President Barack Obama will forecast a 2009 deficit of $1.75 trillion in a budget proposal on Thursday that sets goals of overhauling the healthcare system and shoring up the U.S. economy.
The huge deficit would represent 12.3 percent of U.S. gross domestic product -- the largest share since World War II.
Two senior administration officials, speaking on condition of anonymity ahead of the release of the 2010 budget at 11 a.m. EST, said Obama's expensive policy goals would be offset by cuts to put the country in better fiscal shape.
Federal spending is skyrocketing as officials try to jolt the faltering economy with public-works spending and tax cuts and bail out the troubled financial industry.
Obama, a Democrat, has pledged to halve the more-than $1 trillion deficit he inherited from former Republican President George W. Bush in four years. The budget lays out spending cuts in agriculture subsidies and other areas to meet that goal.
But spending would increase to meet key objectives. The budget sets aside $250 billion as a placeholder if Obama decides to ask Congress for more money to help the troubled U.S. financial system. No such decision has been made yet, officials said.
It also includes a 10-year, $634-billion reserve fund to help pay for the president's proposed healthcare reforms.
Another official said the budget included hundreds of billions of dollars in revenues, starting in 2012 and going over many years, from a greenhouse gas emissions trading system, one of Obama's key proposals to fight global warming.
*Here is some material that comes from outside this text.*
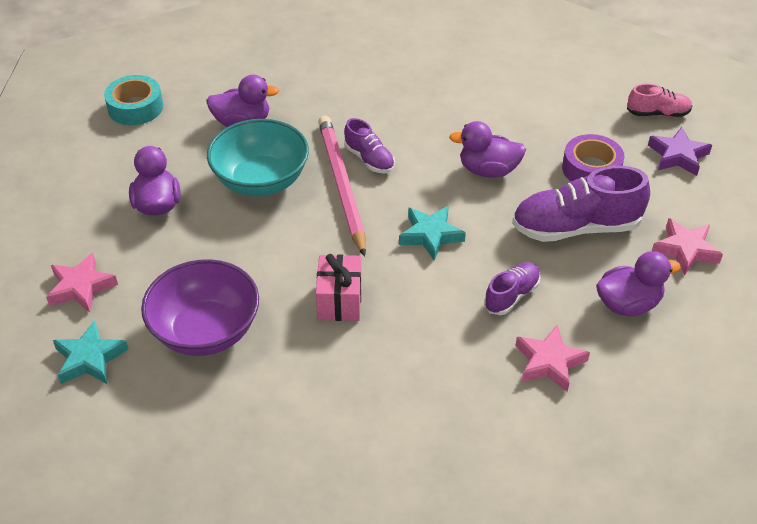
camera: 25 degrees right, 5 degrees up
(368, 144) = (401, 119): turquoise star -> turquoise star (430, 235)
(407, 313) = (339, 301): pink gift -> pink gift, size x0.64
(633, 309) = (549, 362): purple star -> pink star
Officials planned a high profile roll-out of the 134-page budget outline on Thursday. A more detailed version will come out in mid or late April.
The budget, for the fiscal year that begins on October 1, 2009, requires passage by Congress to take effect.
Obama's $1.75 trillion budget deficit forecast for this year reflects shortfalls accumulated under Bush as well as new spending proposals under the $787 economic stimulus package that the Democratic president recently signed.
His stimulus package and other efforts to revitalize the economy have done little to cheer Wall Street. U.S. stocks prices hit 12-year lows this week.
The United States has experienced 14 months of recession triggered by a financial crisis that has spread across the world. Obama says a big increase in government spending is crucial to avoid economic catastrophe.
A big challenge for Obama will be selling the budget to lawmakers, some of whom may resist cuts to such programs as farm subsidies that are popular in Congress.
There's no doubt that there are going to be things that we do that are going to create some political heartburn, one official said.
But our fundamental mission is restore the health of the economy, put the budget on a better (footing) moving forward.
The budget reflects the delicate balance Obama must strike between making sure there is enough money to fix the economy while avoiding excessive pressure on long-term finances.
Some experts fear that if the record pace of government borrowing to finance debt continues, it could affect financial markets by raising interest rates for borrowers, which would slow economic growth.
Obama will aim to bring the deficit down by 2013 to $533 billion, or 3 percent of GDP.
Tax increases on wealthier Americans and a troop drawdown from Iraq will curb the shortfall, the budget will say.
The budget projects costs of the Iraq and Afghanistan wars totaling just over $140 billion this year and $130 billion in the 2010 fiscal year. Annual costs will drop after that to $50 billion annually.
Washington spent about $190 billion on the wars in 2008. Obama looks likely to order U.S. combat troops to withdraw from Iraq over about 18 months, according to U.S. officials. At the same time, he is ramping up the U.S. military effort in Afghanistan.
Officials were eager to point out Obama's plans for cuts.
The budget would phase out government payments to crop producers making more than $500,000 -- saving $9.8 billion over 10 years -- and eliminate subsidies for cotton storage, saving an additional $570 million over the same period.
But the proposals do not lose sight of Obama's political and economic goals.
In a major address to Congress on Tuesday night, Obama signaled he has no intention of delaying his campaign promise of expanding healthcare to the 46 million people who are uninsured in the United States, a goal that may prove tough amid eye-popping deficits.
The United States spends more on healthcare than any other country, but its system is widely considered inefficient and it lags many other nations in key quality measures. Past efforts to make major healthcare changes have died in Congress.
Obama, who is eager to show he is mindful of the need to tackle the burgeoning deficits, held a Fiscal Responsibility Summit on Monday bringing together lawmakers and budget experts to discuss the long-term budget challenges.
In an open letter to Obama, experts at the Brookings Institution, the Washington think tank, warned that a soaring national debt would have consequences.
We will have to borrow money in domestic and international capital markets to finance this debt, and without a serious commitment to long-term fiscal restraint, lenders will eventually question the nation's fiscal credibility, they wrote.